:: What you are asked to do ::
Every line of the data that includes "down" should be copied out.

::: Material shown

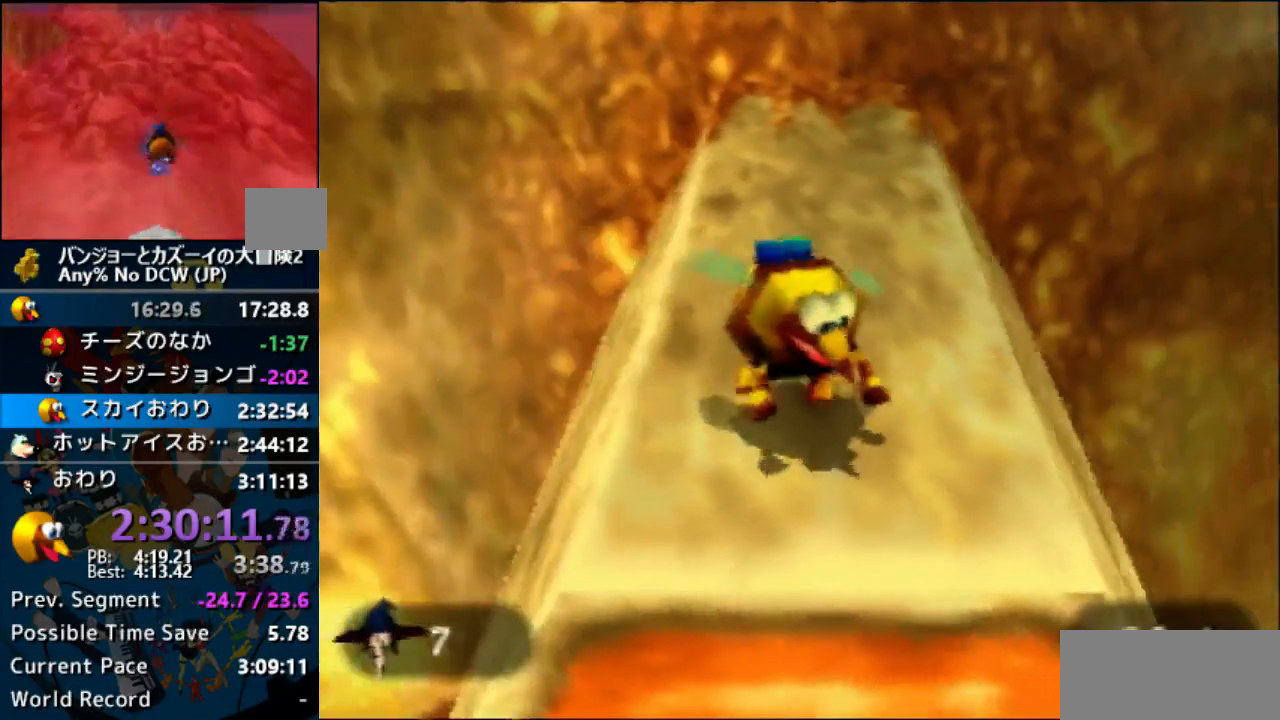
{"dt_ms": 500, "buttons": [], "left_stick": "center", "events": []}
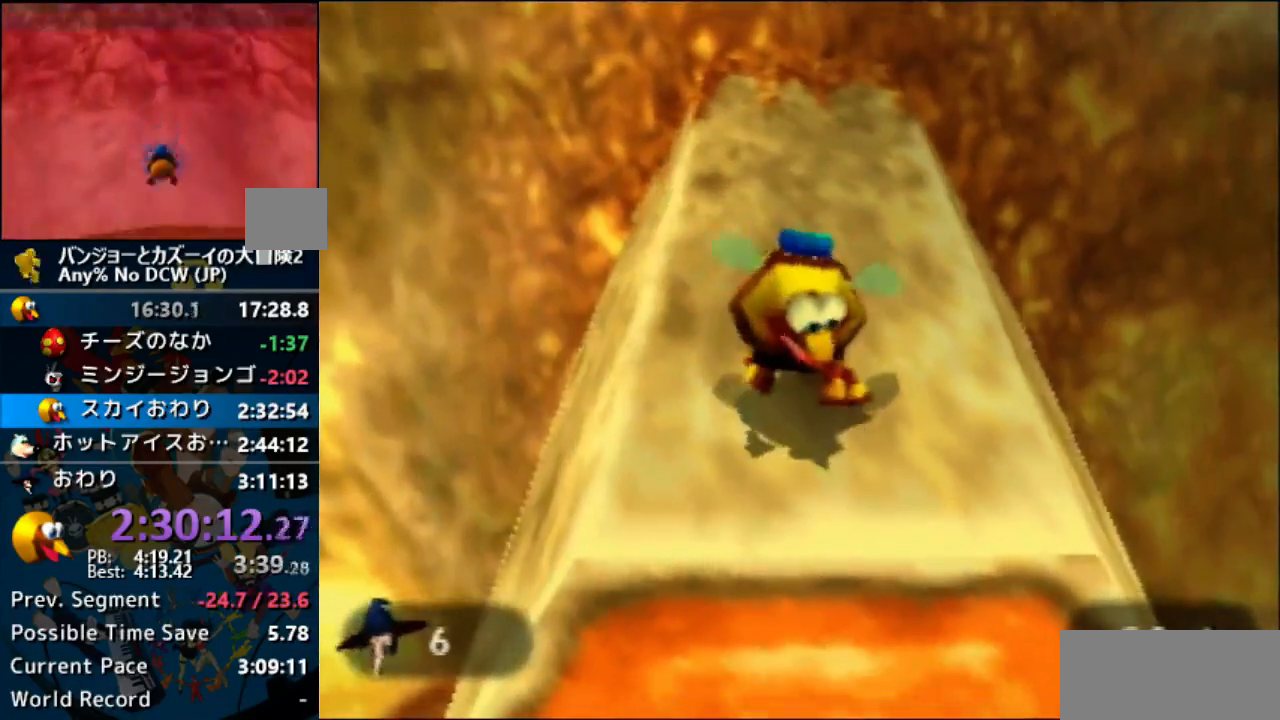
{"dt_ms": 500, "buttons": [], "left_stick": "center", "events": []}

::::::
::: Material shown

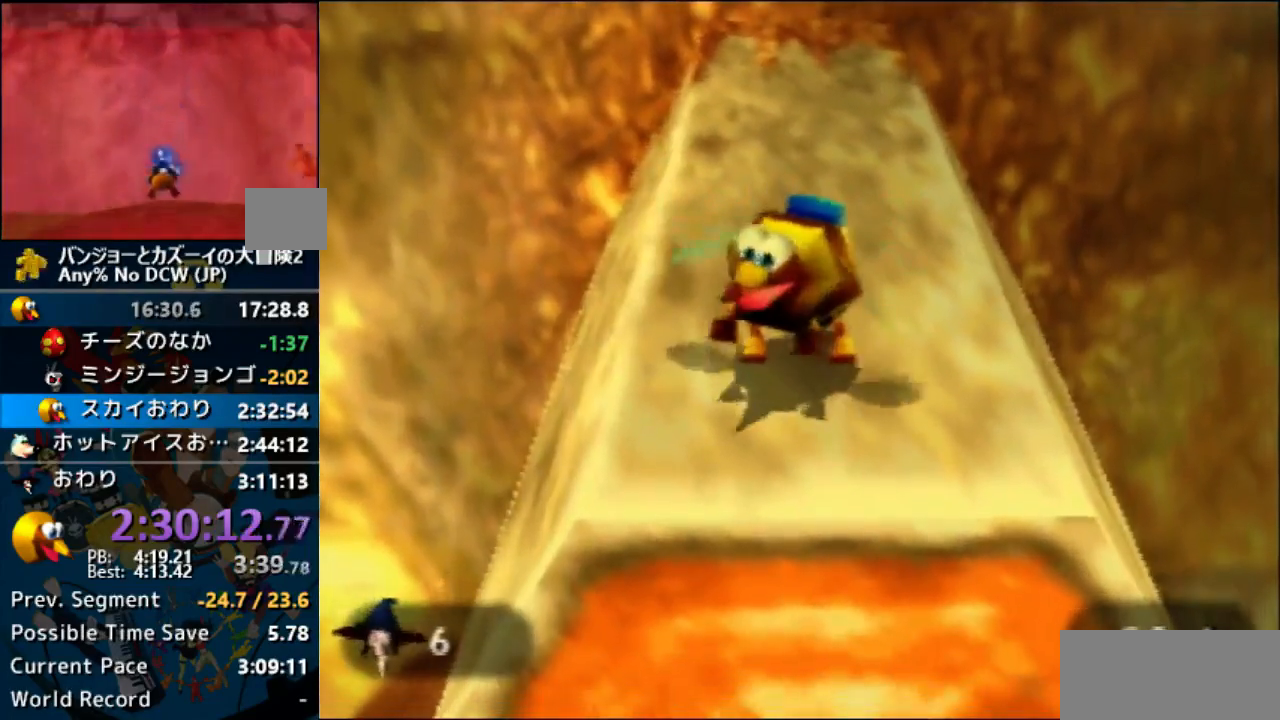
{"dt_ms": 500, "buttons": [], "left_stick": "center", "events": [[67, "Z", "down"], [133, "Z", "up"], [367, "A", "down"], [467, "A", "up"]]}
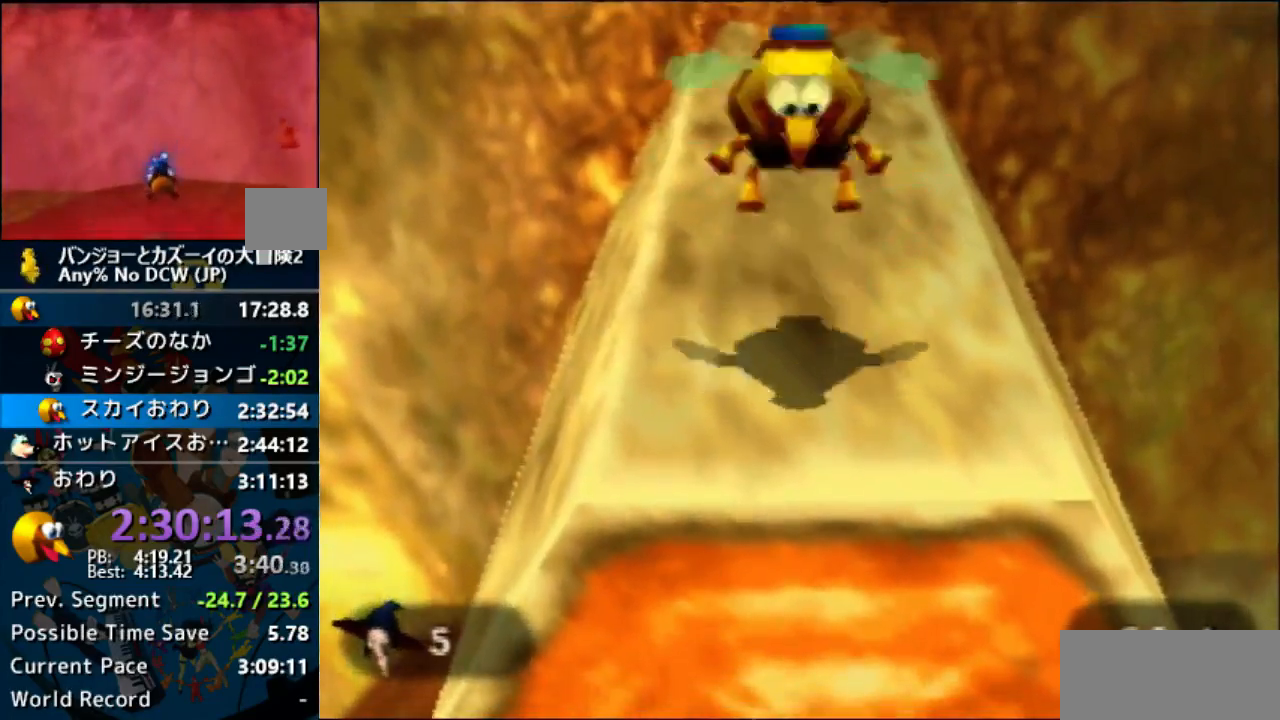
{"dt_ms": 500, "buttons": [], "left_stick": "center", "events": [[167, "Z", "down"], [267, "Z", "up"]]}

::::::

:: Expected answer ::
{"dt_ms": 500, "buttons": [], "left_stick": "center", "events": [[67, "Z", "down"], [133, "Z", "up"], [367, "A", "down"], [467, "A", "up"]]}
{"dt_ms": 500, "buttons": [], "left_stick": "center", "events": [[167, "Z", "down"], [267, "Z", "up"]]}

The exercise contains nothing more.